Currently Florida Senator Marco Rubio is giving a major foreign policy speech at the Brookings Institution.And it is being closely watched because Rubio has been campaigning with Mitt Romney and is at the top of the list for potential vice-presidents.
Unfortunately, his speech may be the most hawkish piece of American political rhetoric since Woodrow Wilson’s barn-burners leading up to World War I.
Just consider this one paragraph:
I always start by reminding people that what happens all over the world is our business. Every aspect of [our] lives is directly impacted by global events. The security of our cities is connected to the security of small hamlets in Afghanistan, Pakistan, Yemen and Somalia. Our cost of living, the safety of our food , and the value of the things we invent, make and sell are just a few examples of everyday aspects of our lives that are direcly related to events abroad and make it impossible for us to focus only on our issues here are home.
This is a prescription for endless war.
It is also patently untrue.
Not even the Soviets could bring peace to all the small hamlets of Afghanistan, and we haven’t been able to do it either, despite being vastly more sophisticated, wealthier, and spending much longer in that nation. If our security depends on the safety of villages in Pakistan, a basket-case nation in Asia that has received an enormous amount of American aid and protection since World War II, we can never consider ourselves safe.

» **SET OF TASKS**:
**1.** According to the commentary on Rubio's speech, where is he giving it?
**2.** Reproduce everything in the commentary on Rubio's speech from "This is a prescription" down to "consider ourselves safe.".
**3.** Go on with the commentary on Rubio's speech, picking up after its last sentence.
The listing that follows comes from a separate source.

» **ENTRIES SHOWN**:
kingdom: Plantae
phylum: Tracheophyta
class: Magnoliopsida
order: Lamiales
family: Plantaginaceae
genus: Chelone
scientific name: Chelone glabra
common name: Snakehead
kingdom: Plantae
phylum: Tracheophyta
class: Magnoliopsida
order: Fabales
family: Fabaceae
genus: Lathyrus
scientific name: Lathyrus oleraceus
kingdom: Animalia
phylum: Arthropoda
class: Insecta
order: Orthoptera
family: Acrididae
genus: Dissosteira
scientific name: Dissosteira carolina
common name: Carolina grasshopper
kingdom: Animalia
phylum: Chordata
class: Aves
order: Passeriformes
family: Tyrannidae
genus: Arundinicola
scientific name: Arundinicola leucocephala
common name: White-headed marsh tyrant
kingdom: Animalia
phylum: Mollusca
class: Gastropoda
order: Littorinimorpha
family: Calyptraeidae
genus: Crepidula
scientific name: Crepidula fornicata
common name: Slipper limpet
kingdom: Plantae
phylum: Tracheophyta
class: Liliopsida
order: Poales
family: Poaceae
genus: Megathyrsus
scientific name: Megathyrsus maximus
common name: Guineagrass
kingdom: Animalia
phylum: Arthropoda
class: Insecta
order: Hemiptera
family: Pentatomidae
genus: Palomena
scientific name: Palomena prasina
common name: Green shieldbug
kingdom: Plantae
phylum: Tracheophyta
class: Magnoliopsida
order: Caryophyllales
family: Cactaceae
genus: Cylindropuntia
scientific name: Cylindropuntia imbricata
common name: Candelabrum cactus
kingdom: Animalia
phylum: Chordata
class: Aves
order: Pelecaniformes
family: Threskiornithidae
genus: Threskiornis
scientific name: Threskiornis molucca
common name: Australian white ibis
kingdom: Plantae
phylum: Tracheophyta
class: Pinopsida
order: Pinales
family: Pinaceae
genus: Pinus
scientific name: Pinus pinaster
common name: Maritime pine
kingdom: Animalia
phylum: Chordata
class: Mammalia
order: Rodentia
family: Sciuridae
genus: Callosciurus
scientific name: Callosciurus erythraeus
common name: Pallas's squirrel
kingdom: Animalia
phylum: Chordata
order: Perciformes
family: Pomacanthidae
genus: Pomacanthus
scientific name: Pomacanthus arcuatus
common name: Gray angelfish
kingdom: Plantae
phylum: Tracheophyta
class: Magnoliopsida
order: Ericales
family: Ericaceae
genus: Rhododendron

» **OUTPUTS FOR THE TASKS**:
**1.** At the Brookings Institution.

**2.**
This is a prescription for endless war.
It is also patently untrue.
Not even the Soviets could bring peace to all the small hamlets of Afghanistan, and we haven’t been able to do it either, despite being vastly more sophisticated, wealthier, and spending much longer in that nation. If our security depends on the safety of villages in Pakistan, a basket-case nation in Asia that has received an enormous amount of American aid and protection since World War II, we can never consider ourselves safe.

**3.**
Imagine that you were told you could never really expect a good meal to be on the table at night, unless and until the United States federal government ended world hunger. It would be ridiculous demagoguery. No one would believe it. Rubio’s ideas about security are no less ridiculous, although they are much more dangerous.
Rubio’s speech lists almost a half dozen nations that have to dramatically change so that the world order can reflect “the interests and beliefs of its strongest power,” us.
“Everywhere we look, we are presented with opportunities for American leadership to help shape a better world in this new century,” Rubio says in this speech. He calls for democratizing the entire Middle East, a process that seems to be happening on its own, and not to the benefit of America or its allies.
It is also very clear that Rubio was aiming his remarks partly at Ron Paul and Rand Paul, who have successfully built a small bloc of conservative Republicans who have grown sceptical of using America’s military to fix any and all problems on planet earth. “I recently joked that today, in the U.S. Senate, on foreign policy, if you go far enough to the right, you wind up on the left,” he said.
Rubio’s speech is a remarkable political document. It shows that some Senators have learned nothing from the past decade.
Speech text via Human Events.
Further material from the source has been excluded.